#### DATASET ####

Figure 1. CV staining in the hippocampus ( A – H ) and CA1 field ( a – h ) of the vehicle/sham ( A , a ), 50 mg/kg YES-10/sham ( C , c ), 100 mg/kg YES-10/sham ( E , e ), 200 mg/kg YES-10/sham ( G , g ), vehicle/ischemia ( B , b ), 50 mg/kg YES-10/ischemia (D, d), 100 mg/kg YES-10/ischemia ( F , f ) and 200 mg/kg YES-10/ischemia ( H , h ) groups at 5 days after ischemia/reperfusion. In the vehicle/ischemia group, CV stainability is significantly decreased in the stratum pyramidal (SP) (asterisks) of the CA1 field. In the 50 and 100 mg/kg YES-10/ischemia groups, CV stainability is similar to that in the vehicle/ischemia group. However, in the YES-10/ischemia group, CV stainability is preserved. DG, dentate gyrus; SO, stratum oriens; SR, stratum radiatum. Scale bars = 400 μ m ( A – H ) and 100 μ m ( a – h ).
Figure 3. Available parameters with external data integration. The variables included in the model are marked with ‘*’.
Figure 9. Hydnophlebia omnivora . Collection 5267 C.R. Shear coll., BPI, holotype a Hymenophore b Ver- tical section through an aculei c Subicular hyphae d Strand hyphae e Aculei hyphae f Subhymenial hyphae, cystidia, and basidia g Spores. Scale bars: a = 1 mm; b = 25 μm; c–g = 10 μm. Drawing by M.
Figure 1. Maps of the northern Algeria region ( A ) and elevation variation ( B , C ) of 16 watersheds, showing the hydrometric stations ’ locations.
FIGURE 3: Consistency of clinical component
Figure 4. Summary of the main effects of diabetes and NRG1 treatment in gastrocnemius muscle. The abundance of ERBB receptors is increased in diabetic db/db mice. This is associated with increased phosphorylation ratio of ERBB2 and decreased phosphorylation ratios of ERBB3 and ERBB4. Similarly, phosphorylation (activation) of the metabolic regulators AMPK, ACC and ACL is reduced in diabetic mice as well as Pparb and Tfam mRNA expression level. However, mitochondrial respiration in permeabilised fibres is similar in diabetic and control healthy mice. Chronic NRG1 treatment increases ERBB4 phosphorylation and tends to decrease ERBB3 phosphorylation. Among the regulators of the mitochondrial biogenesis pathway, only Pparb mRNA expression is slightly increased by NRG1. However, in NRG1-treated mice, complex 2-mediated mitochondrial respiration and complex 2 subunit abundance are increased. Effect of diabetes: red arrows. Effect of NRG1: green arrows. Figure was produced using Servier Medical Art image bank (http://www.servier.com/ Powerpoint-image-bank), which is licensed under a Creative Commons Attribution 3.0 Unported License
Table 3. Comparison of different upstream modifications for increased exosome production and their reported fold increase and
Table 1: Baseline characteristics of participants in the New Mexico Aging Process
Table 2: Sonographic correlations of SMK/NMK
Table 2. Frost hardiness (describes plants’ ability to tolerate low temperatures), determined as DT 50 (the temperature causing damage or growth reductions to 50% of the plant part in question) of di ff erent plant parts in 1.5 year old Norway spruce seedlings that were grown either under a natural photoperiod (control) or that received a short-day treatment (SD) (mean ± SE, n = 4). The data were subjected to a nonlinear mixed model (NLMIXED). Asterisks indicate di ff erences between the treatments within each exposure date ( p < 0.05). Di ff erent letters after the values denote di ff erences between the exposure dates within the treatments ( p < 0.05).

####

## TRY IT
Every entry should be given again exactly as written.

## ANSWER
Figure 1. CV staining in the hippocampus ( A – H ) and CA1 field ( a – h ) of the vehicle/sham ( A , a ), 50 mg/kg YES-10/sham ( C , c ), 100 mg/kg YES-10/sham ( E , e ), 200 mg/kg YES-10/sham ( G , g ), vehicle/ischemia ( B , b ), 50 mg/kg YES-10/ischemia (D, d), 100 mg/kg YES-10/ischemia ( F , f ) and 200 mg/kg YES-10/ischemia ( H , h ) groups at 5 days after ischemia/reperfusion. In the vehicle/ischemia group, CV stainability is significantly decreased in the stratum pyramidal (SP) (asterisks) of the CA1 field. In the 50 and 100 mg/kg YES-10/ischemia groups, CV stainability is similar to that in the vehicle/ischemia group. However, in the YES-10/ischemia group, CV stainability is preserved. DG, dentate gyrus; SO, stratum oriens; SR, stratum radiatum. Scale bars = 400 μ m ( A – H ) and 100 μ m ( a – h ).
Figure 3. Available parameters with external data integration. The variables included in the model are marked with ‘*’.
Figure 9. Hydnophlebia omnivora . Collection 5267 C.R. Shear coll., BPI, holotype a Hymenophore b Ver- tical section through an aculei c Subicular hyphae d Strand hyphae e Aculei hyphae f Subhymenial hyphae, cystidia, and basidia g Spores. Scale bars: a = 1 mm; b = 25 μm; c–g = 10 μm. Drawing by M.
Figure 1. Maps of the northern Algeria region ( A ) and elevation variation ( B , C ) of 16 watersheds, showing the hydrometric stations ’ locations.
FIGURE 3: Consistency of clinical component
Figure 4. Summary of the main effects of diabetes and NRG1 treatment in gastrocnemius muscle. The abundance of ERBB receptors is increased in diabetic db/db mice. This is associated with increased phosphorylation ratio of ERBB2 and decreased phosphorylation ratios of ERBB3 and ERBB4. Similarly, phosphorylation (activation) of the metabolic regulators AMPK, ACC and ACL is reduced in diabetic mice as well as Pparb and Tfam mRNA expression level. However, mitochondrial respiration in permeabilised fibres is similar in diabetic and control healthy mice. Chronic NRG1 treatment increases ERBB4 phosphorylation and tends to decrease ERBB3 phosphorylation. Among the regulators of the mitochondrial biogenesis pathway, only Pparb mRNA expression is slightly increased by NRG1. However, in NRG1-treated mice, complex 2-mediated mitochondrial respiration and complex 2 subunit abundance are increased. Effect of diabetes: red arrows. Effect of NRG1: green arrows. Figure was produced using Servier Medical Art image bank (http://www.servier.com/ Powerpoint-image-bank), which is licensed under a Creative Commons Attribution 3.0 Unported License
Table 3. Comparison of different upstream modifications for increased exosome production and their reported fold increase and
Table 1: Baseline characteristics of participants in the New Mexico Aging Process
Table 2: Sonographic correlations of SMK/NMK
Table 2. Frost hardiness (describes plants’ ability to tolerate low temperatures), determined as DT 50 (the temperature causing damage or growth reductions to 50% of the plant part in question) of di ff erent plant parts in 1.5 year old Norway spruce seedlings that were grown either under a natural photoperiod (control) or that received a short-day treatment (SD) (mean ± SE, n = 4). The data were subjected to a nonlinear mixed model (NLMIXED). Asterisks indicate di ff erences between the treatments within each exposure date ( p < 0.05). Di ff erent letters after the values denote di ff erences between the exposure dates within the treatments ( p < 0.05).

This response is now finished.